Adamsberg interrogó a Lina con la mirada.

– Un capullo de cuidado -tradujo ella reticente.

– Ollupac suena adecuado -opinó Danglard con aire intelectualmente satisfecho.

– Por culpa de ese ollupac volví a casa, y mamáme escondiódebajo de la cama de Lina. Yo vivía aquí de incógnito, y mama no sabía qué hacer. Pero Hellequin encontró la solución y cortó a mi padre en dos pedazos. Y fue justo después de que Lina lo viera por primera vez.

– ¿Al Ejército Furioso? -dijo Danglard.

– Sí.

– ¿Cómo queda del revés?

– No, no hay que pronunciar el nombre del Ejército al revés.

– Comprendo -dijo Adamsberg-. ¿Cuánto tiempo después de su regreso del castillo murió su padre?

– Trece días.

– De un hachazo en la cabeza.

– Y en el esternón -precisó alegremente Hippolyte.

– La bestia ya estaba muerta -confirmó Martin.

– Fue la bala -murmuró la madre.

– A fin de cuentas, Lina no debería haberme hecho retener a Suif. Todo habría quedado solucionado esa misma noche.

– No puedes reprochárselo -dijo Antonin encogiéndose de hombros con precaución-, Lina es demasiado buena, eso es todo.

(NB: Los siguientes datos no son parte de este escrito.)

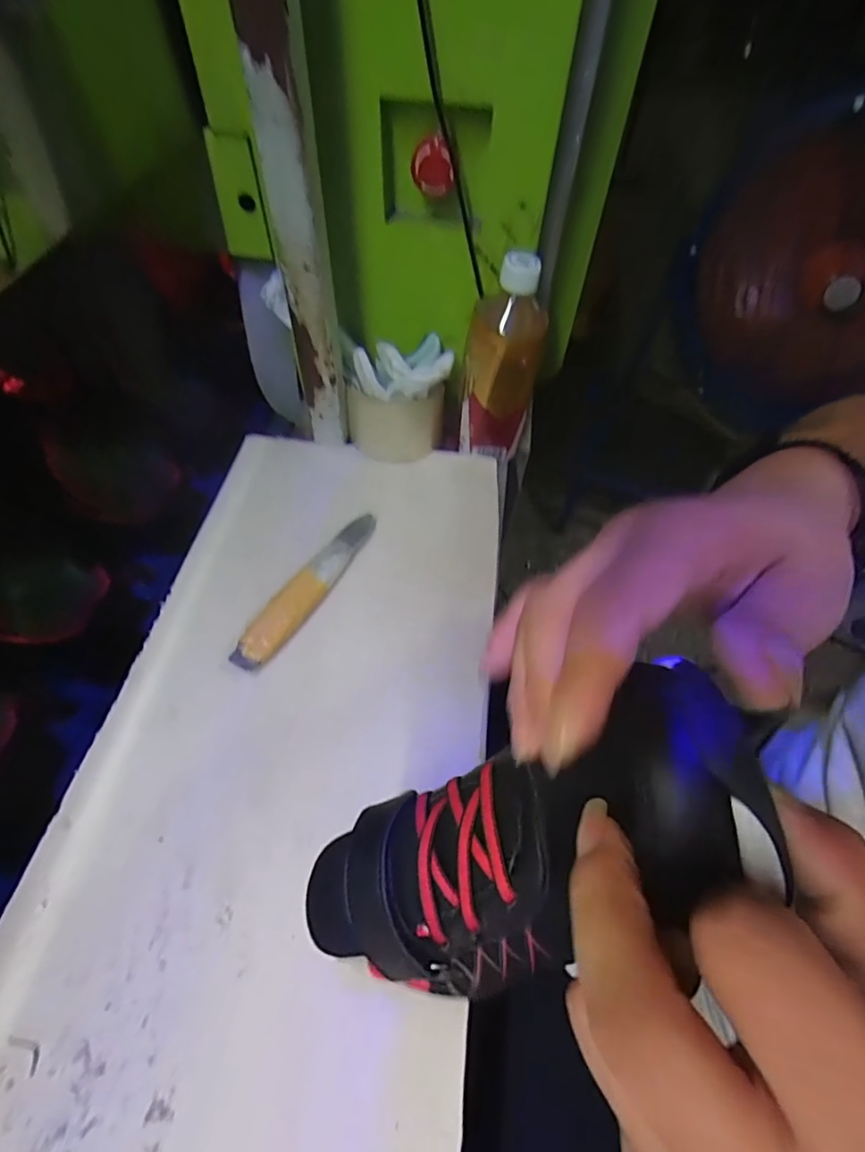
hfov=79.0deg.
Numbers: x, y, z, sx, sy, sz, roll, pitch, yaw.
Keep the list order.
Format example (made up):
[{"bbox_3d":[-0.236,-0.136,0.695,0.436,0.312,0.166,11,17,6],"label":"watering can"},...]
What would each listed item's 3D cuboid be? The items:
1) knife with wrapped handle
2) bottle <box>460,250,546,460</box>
[{"bbox_3d":[-0.093,0.006,0.415,0.025,0.024,0.163,29,60,16],"label":"knife with wrapped handle"},{"bbox_3d":[0.064,-0.189,0.472,0.068,0.168,0.059,8,56,3],"label":"bottle"}]

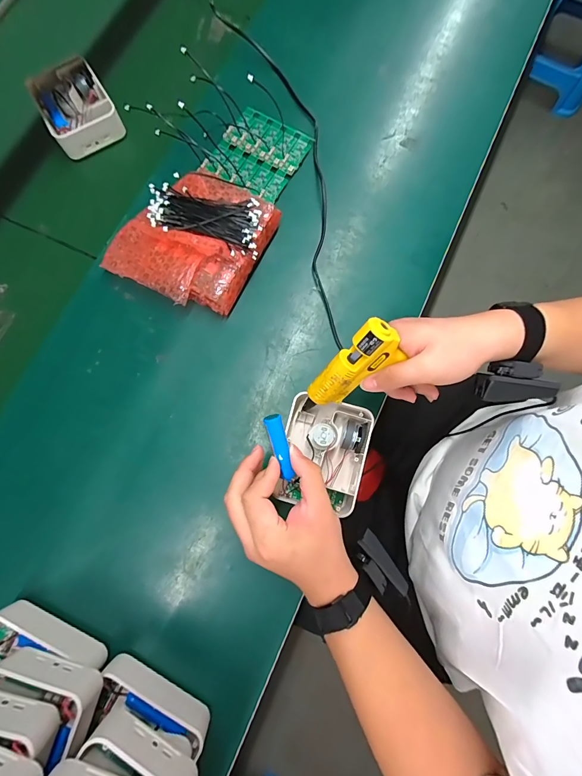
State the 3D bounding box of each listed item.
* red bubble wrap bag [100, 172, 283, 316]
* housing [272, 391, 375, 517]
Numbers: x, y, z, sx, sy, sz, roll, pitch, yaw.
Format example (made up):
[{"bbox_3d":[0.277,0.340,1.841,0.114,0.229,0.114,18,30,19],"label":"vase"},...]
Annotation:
[{"bbox_3d":[-0.133,-0.203,0.464,0.182,0.064,0.178,27,80,5],"label":"red bubble wrap bag"},{"bbox_3d":[0.038,0.078,0.418,0.098,0.048,0.124,16,79,3],"label":"housing"}]

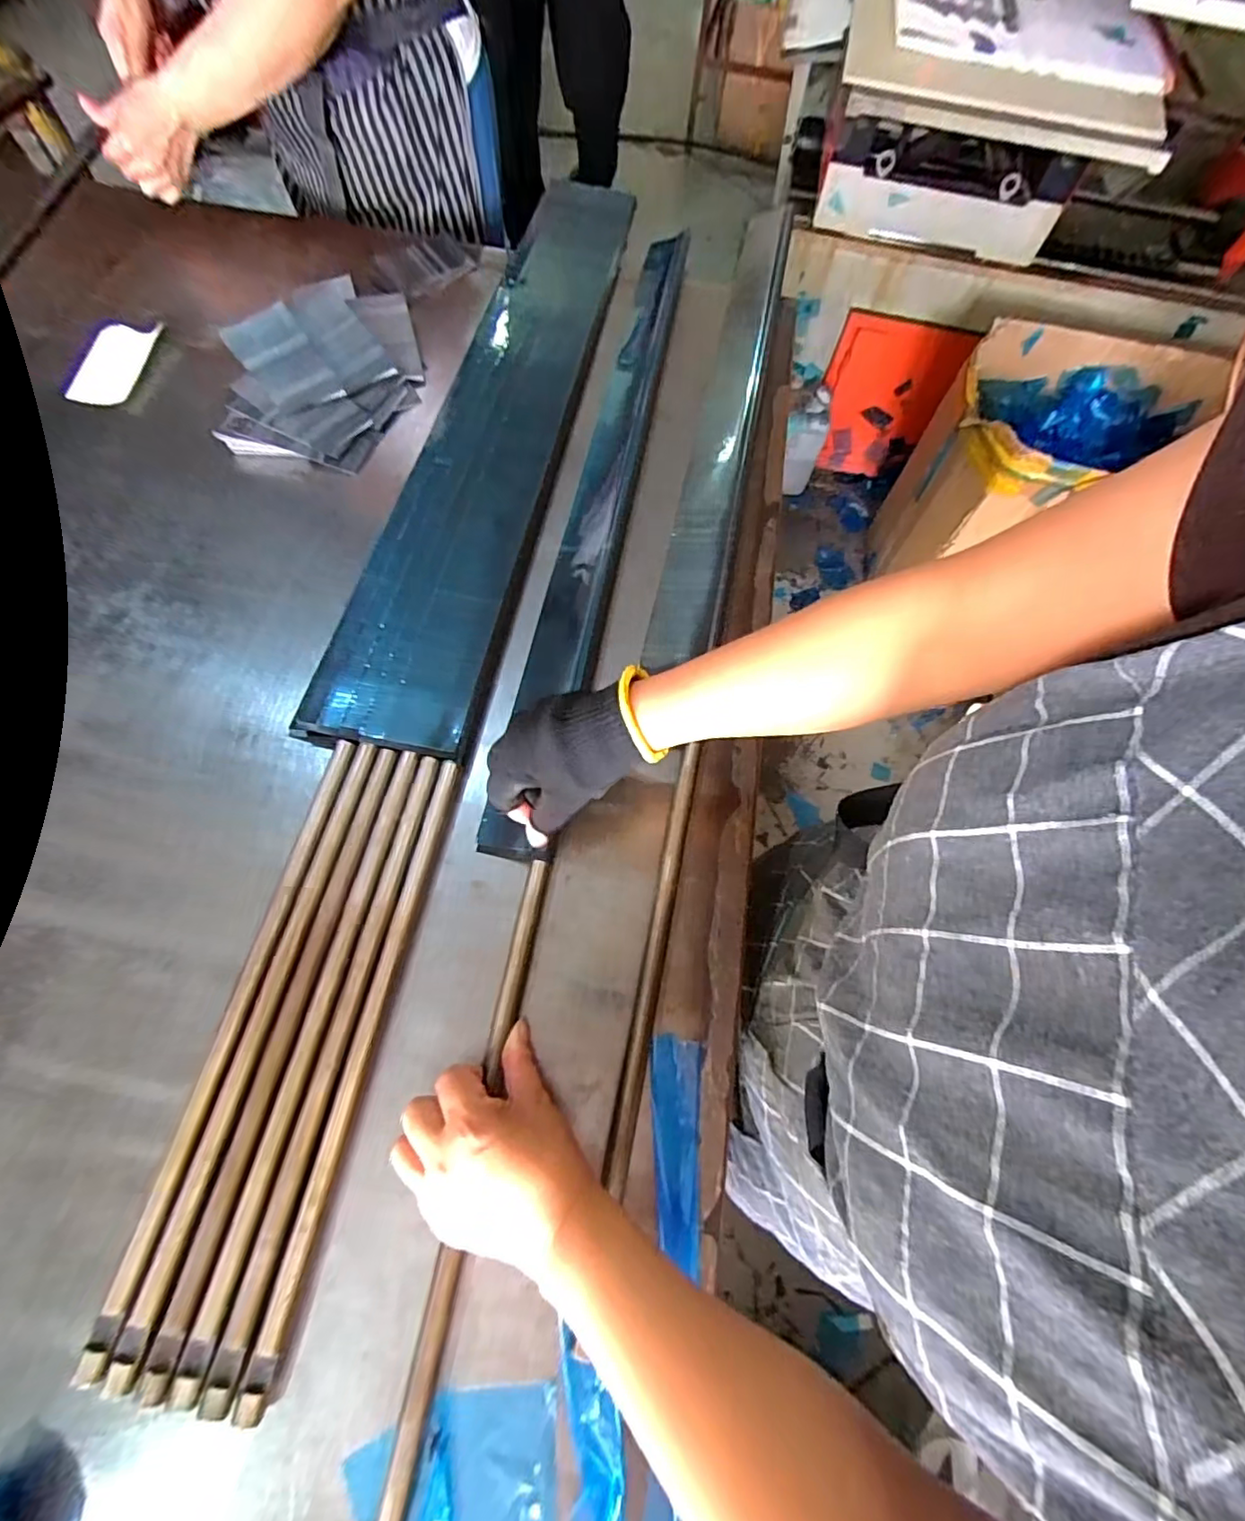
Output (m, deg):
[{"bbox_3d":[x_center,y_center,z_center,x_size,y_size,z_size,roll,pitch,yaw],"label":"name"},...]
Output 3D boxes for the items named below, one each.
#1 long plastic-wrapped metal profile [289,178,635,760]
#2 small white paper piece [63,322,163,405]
[{"bbox_3d":[-0.134,-0.409,0.653,0.178,0.027,0.853,8,66,0],"label":"long plastic-wrapped metal profile"},{"bbox_3d":[-0.572,-0.446,0.655,0.065,0.008,0.114,9,73,-6],"label":"small white paper piece"}]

Al levantarse para despedirse, el chal de Lina cayó al suelo, y ella lanzó un gritito. Con gesto elegante, Danglard lo recogió y se lo volvió a poner sobre los hombros.

– ¿Qué opina, comandante? -preguntó Adamsberg mientras avanzaban lentamente por el camino de regreso a la posada de Léo.

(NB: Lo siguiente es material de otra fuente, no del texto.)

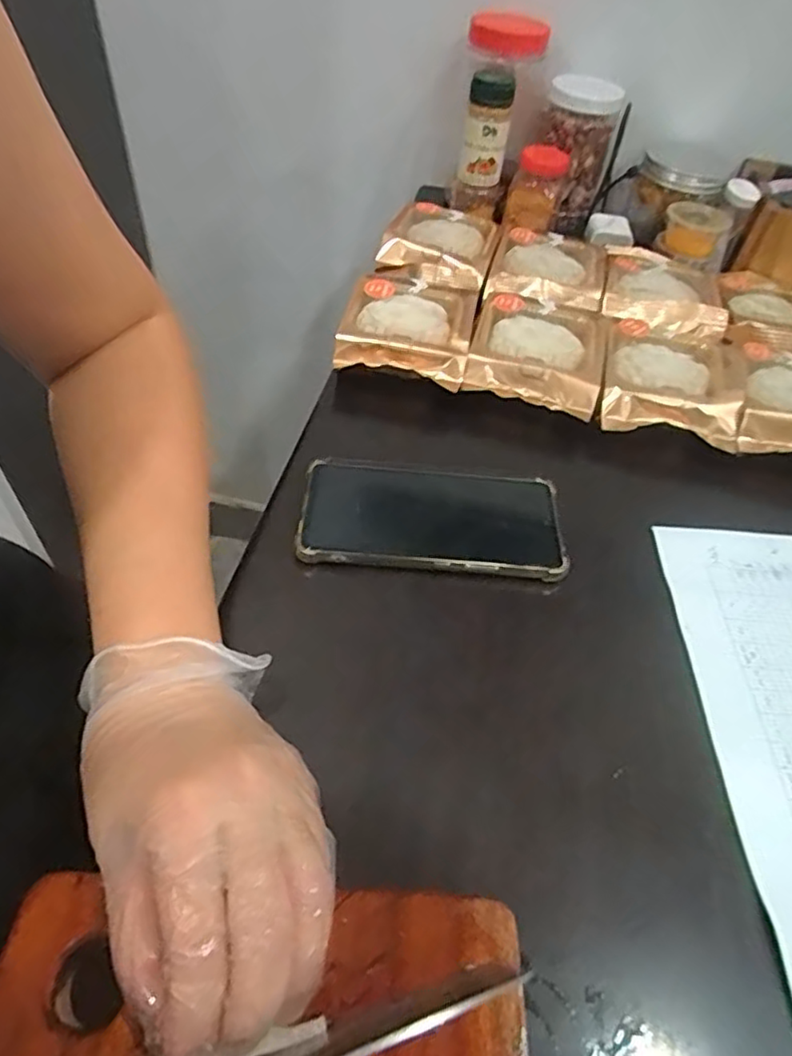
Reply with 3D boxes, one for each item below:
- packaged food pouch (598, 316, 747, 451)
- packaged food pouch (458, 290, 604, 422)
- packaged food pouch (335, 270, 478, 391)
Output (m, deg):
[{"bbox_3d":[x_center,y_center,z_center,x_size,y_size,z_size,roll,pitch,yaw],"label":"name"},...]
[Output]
[{"bbox_3d":[0.210,-0.117,0.474,0.099,0.023,0.110,16,51,7],"label":"packaged food pouch"},{"bbox_3d":[0.111,-0.145,0.492,0.098,0.028,0.125,13,50,5],"label":"packaged food pouch"},{"bbox_3d":[0.011,-0.170,0.500,0.098,0.024,0.143,11,50,3],"label":"packaged food pouch"}]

– Una posible familia de asesinos -dijo Danglard pausadamente-. Bien compacta, protegida del mundo exterior. Todos dementes, rabiosos, destrozados, superdotados y tremendamente simpáticos.

– Me refería a la irradiación. ¿Se ha dado cuenta? Y eso que, con los hermanos, se cohíbe.

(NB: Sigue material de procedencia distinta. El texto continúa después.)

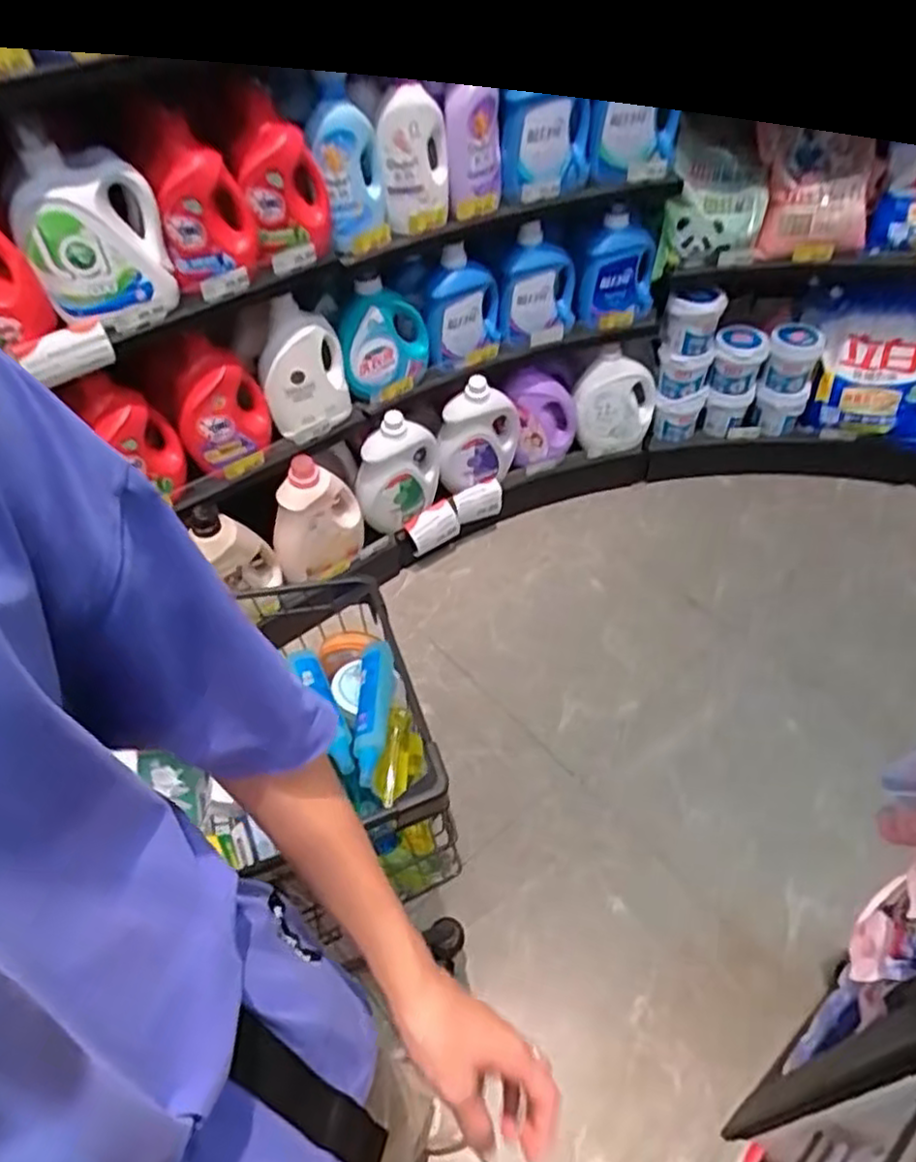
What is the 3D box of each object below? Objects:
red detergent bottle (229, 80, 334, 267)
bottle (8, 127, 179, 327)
[{"bbox_3d":[-0.314,-0.711,1.280,0.161,0.269,0.103,-19,54,-15],"label":"red detergent bottle"},{"bbox_3d":[-0.587,-0.559,1.148,0.211,0.257,0.126,-19,55,-15],"label":"bottle"}]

– He percibido -admitió Danglard con la boca pequeña-. La miel en su pecho y todo eso. Pero es una irradiación mala. Infrarroja o ultravioleta, o luz negra.

– Eso lo dices por Camille. Pero Camille ya sólo me besa en las mejillas. Con besos precisos y certeros que señalan que nunca nos acostaremos juntos. Es despiadado, Danglard.

– Modesto castigo respecto al perjuicio causado.

– ¿Y qué quiere que haga yo, comandante? ¿Que me siente bajo un manzano durante años a esperar a Camille?

– El manzano no es obligatorio.

– ¿Que no me fije en el fabuloso pecho de esa mujer?

– Es el adjetivo adecuado -concedió Danglard.

– Un momento -dijo Adamsberg parándose bruscamente-. Mensaje de Retancourt. Nuestro acorazado en inmersión en los abismos escualosos.

– En los fondos -corrigió Danglard inclinándose hacia la pantalla del teléfono-. Y «escualosos» no existe. Además, un acorazado no se sumerge.

Sv 1 volvió muy tarde noche incendio, no informado. Actitud casi normal. Confirmaría su no implicación. Pero estaba nervioso.

– ¿Cómo de nervosio? -escribió Adamsberg.

– Nervioso, no nervosio.

– No me toque las narices, Danglard.

– Echó doncella.

– ¿Por qué?

– Largo de explicar, sin interés.

– Explique igual.

– Sv 1 dio azúcar al labrador al volver.

– ¿Qué es esta manía que tiene la gente, Danglard, de dar azúcar a los perros?